European Commission vs Google
As anticipated, we will be devoting a series of posts to the investigation initiated by the Commission following allegations that Google discriminates against vertical search pages to the benefit of its own content.
unfortunately not involved in the case, so I will express myself with no constraints. It will nevertheless be extremely interesting to hear from someone in the opposite situation: hopefully some of our colleagues in the blogosphere who are involved in it will eventually comment on the case.
Here are some general impressions which introduce various topics that we´ll be discussing in the coming weeks:
The inevitability of competition law: It was probably inevitable that Google would be facing such legal threats given its position as the de facto gatekeeper of the Internet, even if it has achieved its position via “superior product, business acumen or historic accident” or how we, more laconically, say here “competition on the merits”. A company certainly does something right when its name becomes a verb.

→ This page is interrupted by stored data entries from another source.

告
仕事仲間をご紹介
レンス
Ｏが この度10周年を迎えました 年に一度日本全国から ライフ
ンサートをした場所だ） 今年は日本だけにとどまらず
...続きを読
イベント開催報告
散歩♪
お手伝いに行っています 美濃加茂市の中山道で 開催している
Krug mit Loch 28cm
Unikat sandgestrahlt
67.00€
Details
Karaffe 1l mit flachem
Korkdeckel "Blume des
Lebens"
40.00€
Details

It was indeed predictable that antitrust authorities wouldn’t resist the temptation to act against them (in antitrust law, as in the laws of gravity, mass increases attraction). In fact, in a short period of time Google has faced investigations regarding its advertising agreement with Yahoo! (which could not be implemented precisely as a consequence of the antitrust concerns); the existence of interlocking directorates with Apple, and the GoogleBooks project. For my comments on the last two see here and here
In a sense, the investigation might even be good news for Google, since it affords it the chance to prove once and for all that it does not engage in unlawful behavior. Moreover, and in the case that Google did discriminate, the competition community would be provided with a great opportunity to shed light on the status of discriminatory practices under EU competition law and to make clear that not all discrimination is illegal. However, I´m also afraid of the truth that may lie in the aphorism “big cases make bad law”.
An attack against U.S. companies? Some have, once again, argued that this investigation is another illustration of the fact that U.S. firms constitute the Commission’s favorite target. Against such contention, one should note that also the complainants in this case have rather strong links with the US… If anything, what the investigation confirms (once more) is that the European Commission has certainly taken the lead, and a much harder stance, in the prosecution of unilateral conducts.

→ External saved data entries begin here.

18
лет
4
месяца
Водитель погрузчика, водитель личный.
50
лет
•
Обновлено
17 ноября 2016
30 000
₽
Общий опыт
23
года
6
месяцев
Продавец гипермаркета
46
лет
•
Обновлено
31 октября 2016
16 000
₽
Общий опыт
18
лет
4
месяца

An anti-Google alliance?-. I was told this summer that several law firms in Brussels were closely working together with the aim of putting pressure on Google on as many angles as possible. If true, is this their first success?
If you can´t beat them..sue them! What this case does illustrate is that the resort to antitrust/competition law has certainly become one of the preeminent competitive tools at the service of competitors willing to obtain on a “court” what they weren’t able to do on the marketplace. Surely Microsoft learned this through its own suffering.
Market definition-. Last week we were discussing market definition teasers: what about online search advertising vs online advertising? what about online search vs a much wider content search market?
Is Google really dominant? The relevance of scale/network effects-. As in most major case of the past few years, allegations on the existence of network effects seems to instantly turn on competition watchdogs. Once again, a positive externality is viewed as a negative market failure justifying antitrust intervention and the instrumentalization of remedies in order to pursue regulatory goals Furthermore, can there be a dominant position as a result of network effects when, as often reminded by Google, “competition is just one click away”? To what extent is antitrust intervention in network/two-sided markets driven by old reflexes and insufficient understanding? This stuff (which is of particular interest to me) will also be covered on an specific post.
Should/ can we require neutrality from dominant companies? The conditions under which a dominant company is required to grant non-discriminatory access to its competitors under EU competition law are extremely narrow. There´s much to be said on this, but we leave the floor to Pablo Ibañez, a very good friend and one of the most brilliant and promising competition scholars, currently at LSE.
How can discrimination be proved/ remedied? Proving that Google´s algorithm is discriminatory appears to me like a herculean task. Not everyone sees this way, though (see here). As Nicolas mentioned on his post below, it is most likely that the Commission will be aiming for commitments on the part of Google, in which case it will be freed from this task. However, how could a commitment resolve the Commission’s doubts as to the existence of discrimination? Could we end up with another “must carry” remedy pursuant to which Google should advertise and link competitor search portals on a prominent part of its results page? Come on.
In sum, and in my view, the investigation implies departing from the Commission´s stated priorities when, moreover, there is no clear dominant position; there is no abusive conduct; how Google harms consumer welfare is certainly hard to see; and there does not seem to be an adequate remedy (which in itself should be an indication of the lack of a problem). A prediction: the Commission will most likely shelve the proceedings, the decision will be appealed by the complainants -who have the incentives and the means to go forward with this-, and we´ll find ourselves before another long legal battle before EU Courts…
*Sources: Every comment used for writing this post -both in favor of and againts Google- was found through Google. Something tells me that the Commission´s staff and, I would bet, the complainants too will resort to Google in order to obtain much of the information they will use in the course of the case (and eventually so would the Judges).